---------- SUPPLIED INFORMATION ----------
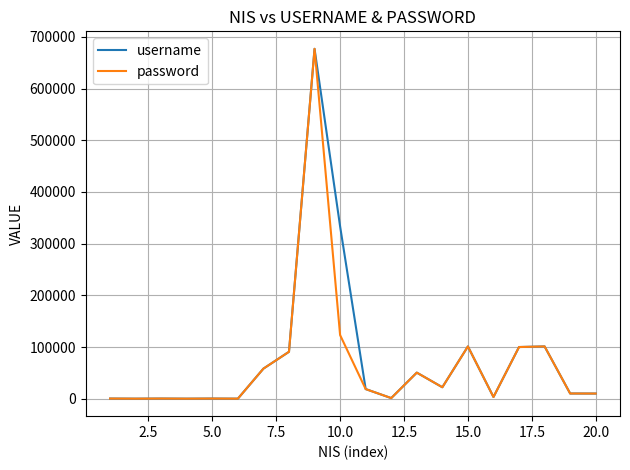

What is the greatest value displayed?

676799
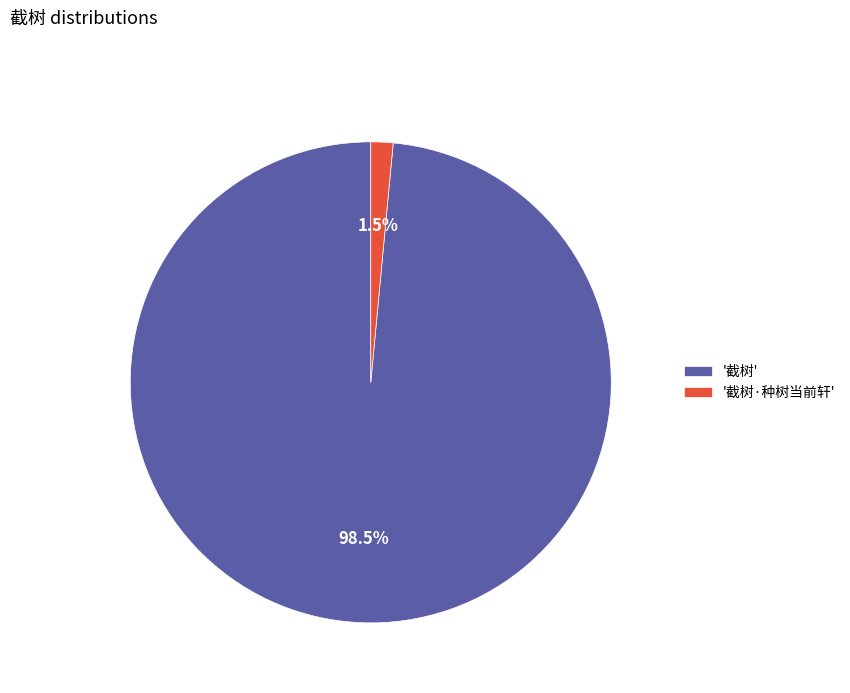

What is the smallest slice in the pie chart?

'截树·种树当前轩'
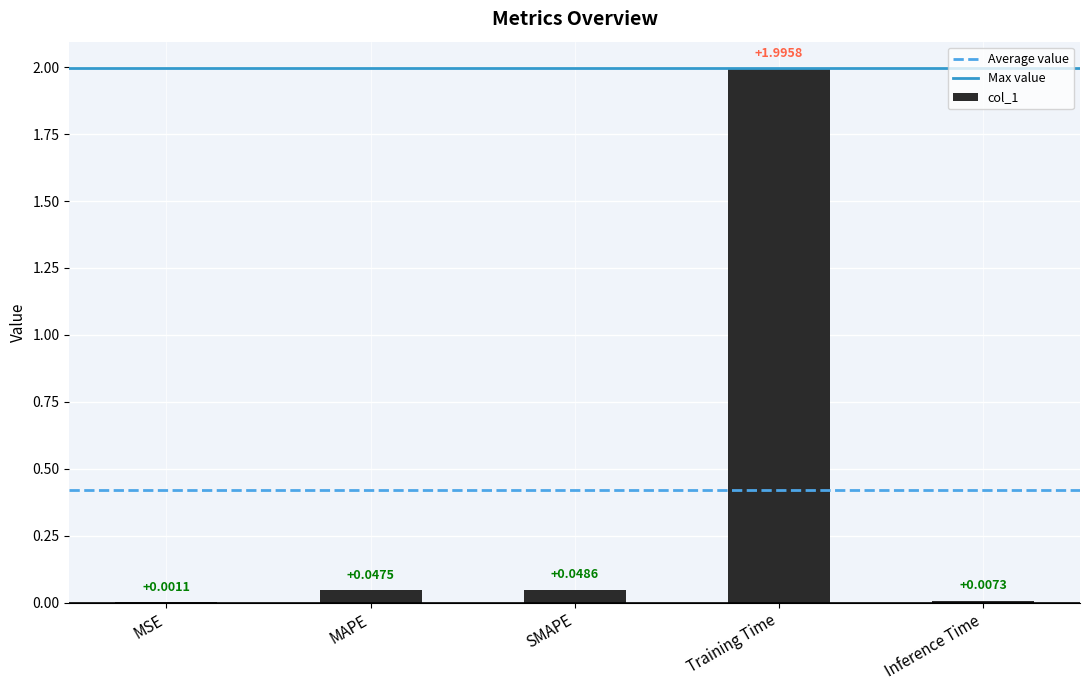

Which has a higher value, SMAPE or MSE?

SMAPE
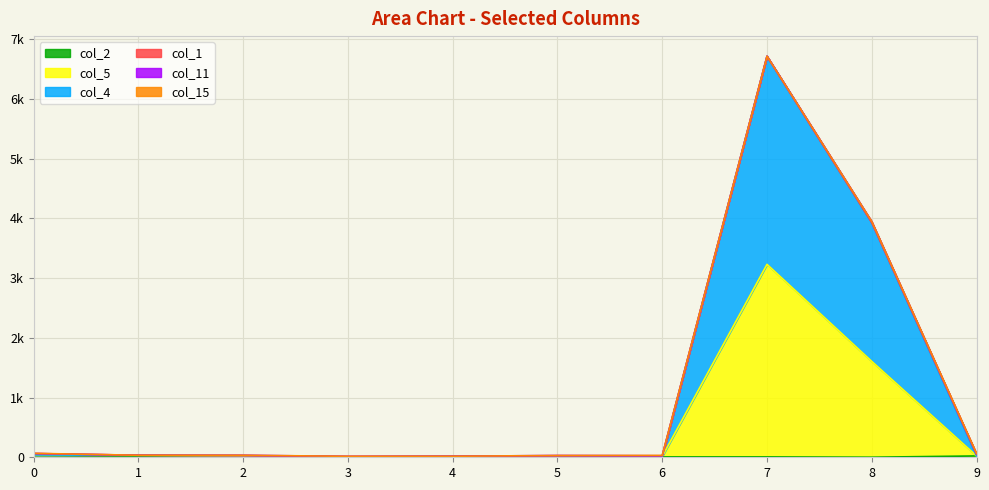

At how many categories does at least one series exceed 3392?

2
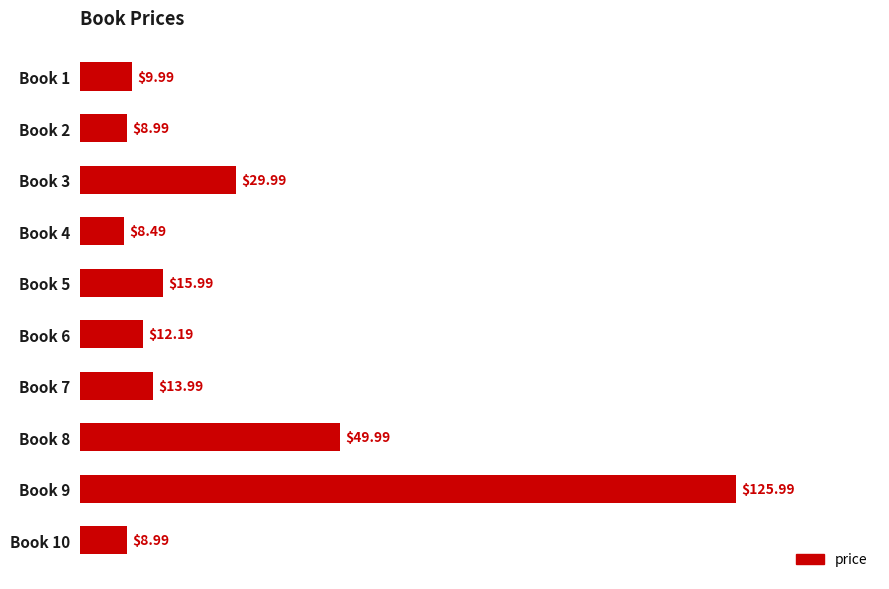

How many data points are less than 13?

5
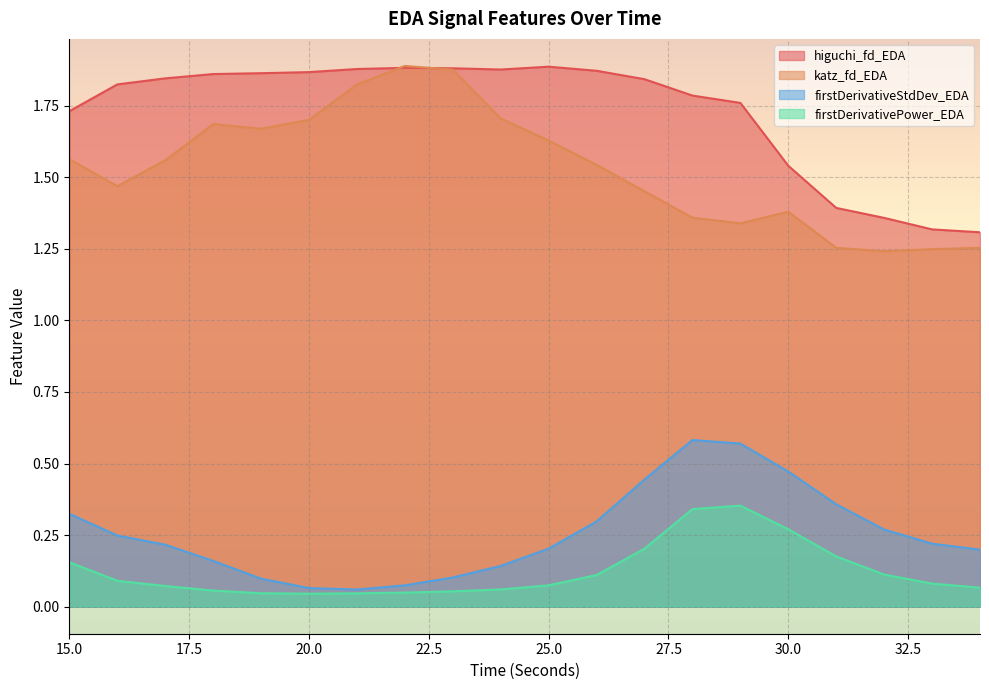

How many firstDerivativeStdDev_EDA values are between 0 and 1?

20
----------
Rewrite all of the entries above, replacing "data points" with "plotted points" and leaving everything else unchanged. Leave out the pictures.

> **WRITTEN RESPONSE**
What is the greatest value displayed?

676799

What is the smallest slice in the pie chart?

'截树·种树当前轩'

Which has a higher value, SMAPE or MSE?

SMAPE

At how many categories does at least one series exceed 3392?

2

How many plotted points are less than 13?

5

How many firstDerivativeStdDev_EDA values are between 0 and 1?

20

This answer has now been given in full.